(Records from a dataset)
□ □ □ □ □ □ □

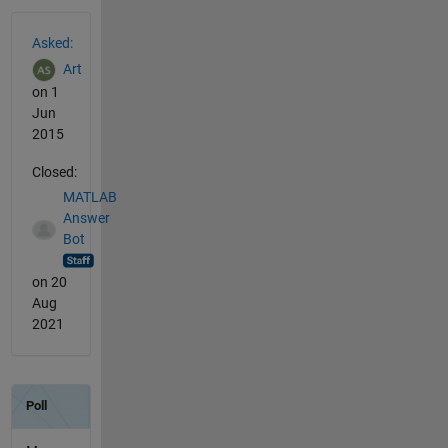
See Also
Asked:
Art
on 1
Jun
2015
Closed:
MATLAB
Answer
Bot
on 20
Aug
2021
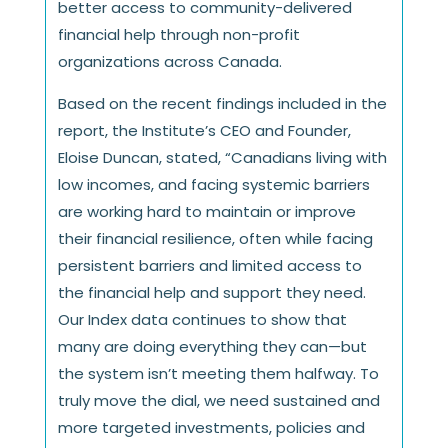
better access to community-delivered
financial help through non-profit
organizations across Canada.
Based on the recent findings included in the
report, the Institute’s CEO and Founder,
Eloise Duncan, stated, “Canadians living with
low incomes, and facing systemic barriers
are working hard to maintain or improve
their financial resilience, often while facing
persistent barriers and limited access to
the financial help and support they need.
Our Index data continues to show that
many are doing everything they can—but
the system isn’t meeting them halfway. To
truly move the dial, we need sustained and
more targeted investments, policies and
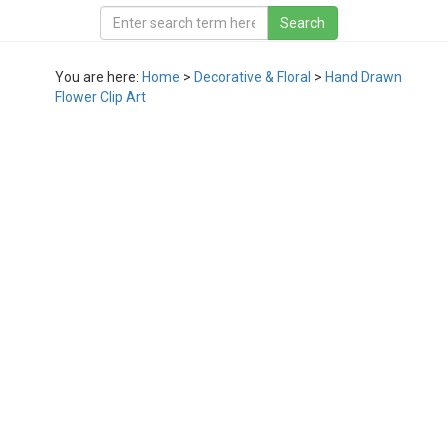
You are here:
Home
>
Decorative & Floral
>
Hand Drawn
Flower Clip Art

□ □ □ □ □ □ □

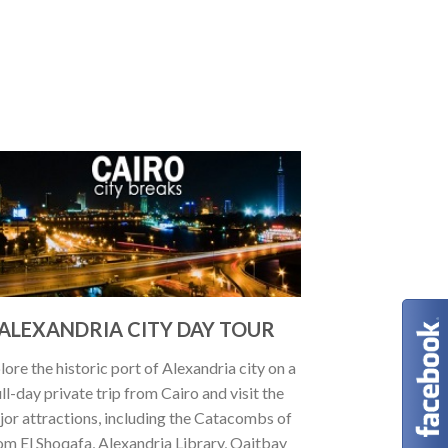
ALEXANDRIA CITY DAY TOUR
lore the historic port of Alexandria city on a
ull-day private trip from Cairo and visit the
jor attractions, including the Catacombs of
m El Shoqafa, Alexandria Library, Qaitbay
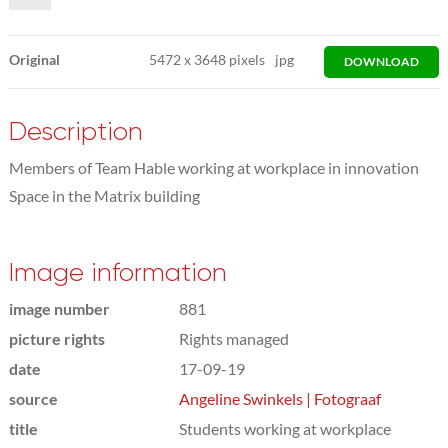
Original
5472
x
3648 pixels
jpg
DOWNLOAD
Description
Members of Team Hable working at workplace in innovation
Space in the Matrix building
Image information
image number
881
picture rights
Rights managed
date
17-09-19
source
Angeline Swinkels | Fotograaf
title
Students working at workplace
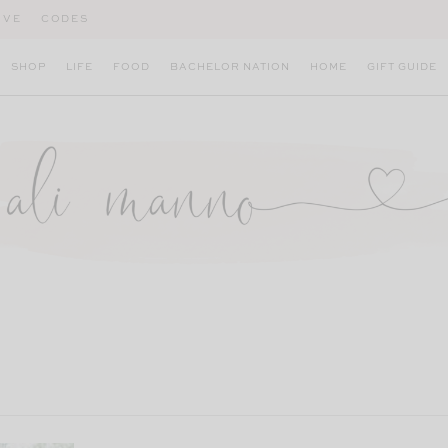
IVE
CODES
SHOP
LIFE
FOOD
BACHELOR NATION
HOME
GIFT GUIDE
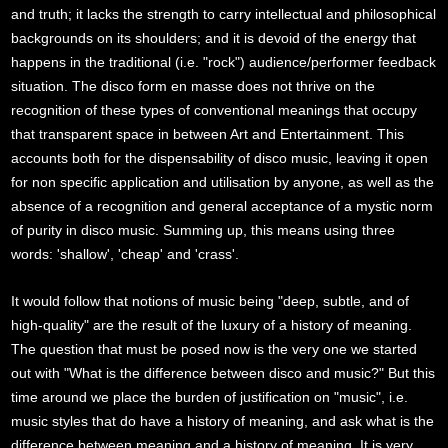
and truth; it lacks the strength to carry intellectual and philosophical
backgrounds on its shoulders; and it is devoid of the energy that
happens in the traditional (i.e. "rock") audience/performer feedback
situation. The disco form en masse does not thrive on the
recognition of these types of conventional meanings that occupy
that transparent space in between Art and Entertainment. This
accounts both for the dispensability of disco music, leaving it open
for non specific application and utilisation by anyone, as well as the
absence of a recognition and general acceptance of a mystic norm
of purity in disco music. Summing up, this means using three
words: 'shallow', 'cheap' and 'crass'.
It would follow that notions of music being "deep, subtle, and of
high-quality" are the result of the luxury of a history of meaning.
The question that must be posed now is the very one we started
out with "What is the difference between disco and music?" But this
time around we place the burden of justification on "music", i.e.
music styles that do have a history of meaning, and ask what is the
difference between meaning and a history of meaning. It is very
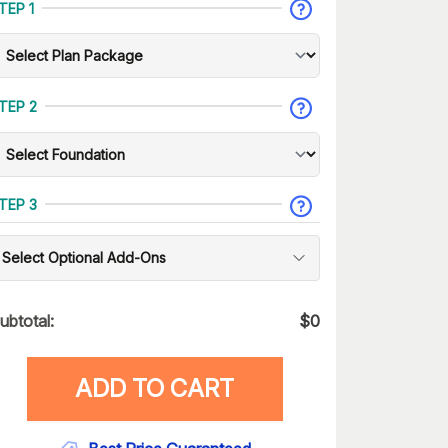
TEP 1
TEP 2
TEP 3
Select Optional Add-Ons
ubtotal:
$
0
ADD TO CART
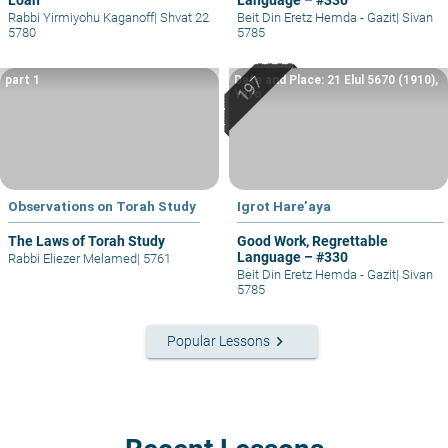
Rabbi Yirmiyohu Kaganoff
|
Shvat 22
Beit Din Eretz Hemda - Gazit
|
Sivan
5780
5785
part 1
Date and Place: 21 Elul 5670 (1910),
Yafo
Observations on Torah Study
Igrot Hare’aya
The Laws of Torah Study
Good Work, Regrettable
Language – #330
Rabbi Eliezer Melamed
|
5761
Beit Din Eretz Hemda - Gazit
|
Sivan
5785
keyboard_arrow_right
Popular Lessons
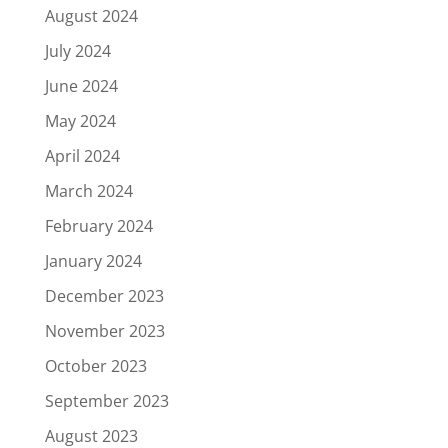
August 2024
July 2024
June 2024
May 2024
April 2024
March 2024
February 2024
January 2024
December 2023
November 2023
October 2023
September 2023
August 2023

□ □ □ □ □ □ □

◆ EXERCISE AIM ◆
With the pictures omitted, copy the entries above exactly from the line containing "Our Index data continues to show that" through the line containing "Flower Clip Art", both lines included.

◆ SOLUTION TO THE PROBLEM ◆
Our Index data continues to show that
many are doing everything they can—but
the system isn’t meeting them halfway. To
truly move the dial, we need sustained and
more targeted investments, policies and
You are here:
Home
>
Decorative & Floral
>
Hand Drawn
Flower Clip Art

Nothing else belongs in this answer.